Task objective –
Beginning at the line that contains "anlatmayı ilke edinmiştir", reproduce the entries below exactly, ending with the line that contains "trường hợp khai". Omit each picture.
....................
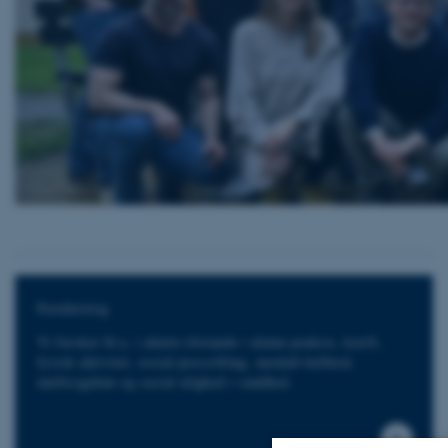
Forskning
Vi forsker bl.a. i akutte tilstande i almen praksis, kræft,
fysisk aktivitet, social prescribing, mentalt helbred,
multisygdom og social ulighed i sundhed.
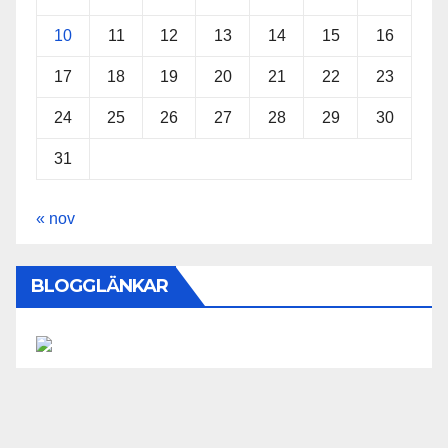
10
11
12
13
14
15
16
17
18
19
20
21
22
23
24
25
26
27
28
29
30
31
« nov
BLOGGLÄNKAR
....................
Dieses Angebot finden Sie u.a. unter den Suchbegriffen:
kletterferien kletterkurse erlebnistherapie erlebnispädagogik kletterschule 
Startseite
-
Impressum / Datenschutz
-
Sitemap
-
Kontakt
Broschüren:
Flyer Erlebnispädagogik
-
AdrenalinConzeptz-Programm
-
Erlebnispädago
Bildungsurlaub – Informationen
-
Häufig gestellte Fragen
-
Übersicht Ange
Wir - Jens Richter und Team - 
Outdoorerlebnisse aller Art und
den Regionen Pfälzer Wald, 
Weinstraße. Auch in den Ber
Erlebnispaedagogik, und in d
....................
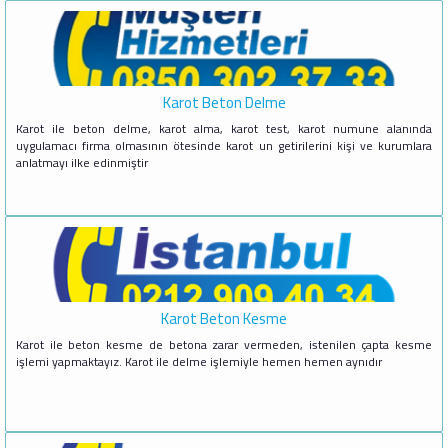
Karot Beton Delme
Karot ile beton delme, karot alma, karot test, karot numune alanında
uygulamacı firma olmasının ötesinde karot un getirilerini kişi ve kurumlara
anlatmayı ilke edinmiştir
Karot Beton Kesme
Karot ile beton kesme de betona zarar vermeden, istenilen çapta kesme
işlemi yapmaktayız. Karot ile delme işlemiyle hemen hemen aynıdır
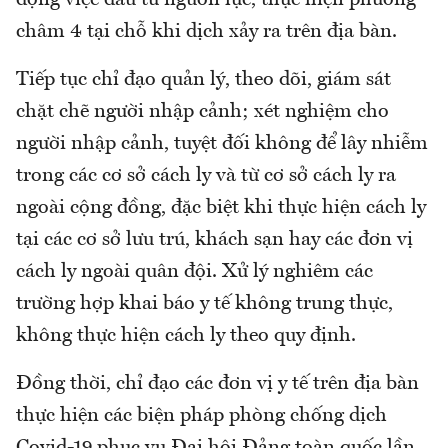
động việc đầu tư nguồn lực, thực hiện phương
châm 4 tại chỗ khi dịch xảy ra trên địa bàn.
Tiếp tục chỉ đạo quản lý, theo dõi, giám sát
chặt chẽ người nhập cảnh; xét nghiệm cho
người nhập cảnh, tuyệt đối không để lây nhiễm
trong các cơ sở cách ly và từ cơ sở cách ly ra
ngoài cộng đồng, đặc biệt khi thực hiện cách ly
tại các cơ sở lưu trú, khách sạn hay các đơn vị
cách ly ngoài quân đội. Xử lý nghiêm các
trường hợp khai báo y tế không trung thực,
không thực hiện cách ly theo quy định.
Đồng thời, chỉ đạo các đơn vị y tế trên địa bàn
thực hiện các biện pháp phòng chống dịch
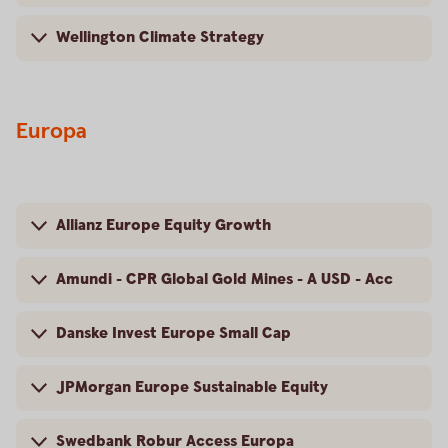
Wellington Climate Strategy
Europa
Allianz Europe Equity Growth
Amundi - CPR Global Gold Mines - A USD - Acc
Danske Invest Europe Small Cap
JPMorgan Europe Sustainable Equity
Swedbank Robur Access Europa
....................
Final answer –
anlatmayı ilke edinmiştir
Karot Beton Kesme
Karot ile beton kesme de betona zarar vermeden, istenilen çapta kesme
işlemi yapmaktayız. Karot ile delme işlemiyle hemen hemen aynıdır
động việc đầu tư nguồn lực, thực hiện phương
châm 4 tại chỗ khi dịch xảy ra trên địa bàn.
Tiếp tục chỉ đạo quản lý, theo dõi, giám sát
chặt chẽ người nhập cảnh; xét nghiệm cho
người nhập cảnh, tuyệt đối không để lây nhiễm
trong các cơ sở cách ly và từ cơ sở cách ly ra
ngoài cộng đồng, đặc biệt khi thực hiện cách ly
tại các cơ sở lưu trú, khách sạn hay các đơn vị
cách ly ngoài quân đội. Xử lý nghiêm các
trường hợp khai báo y tế không trung thực,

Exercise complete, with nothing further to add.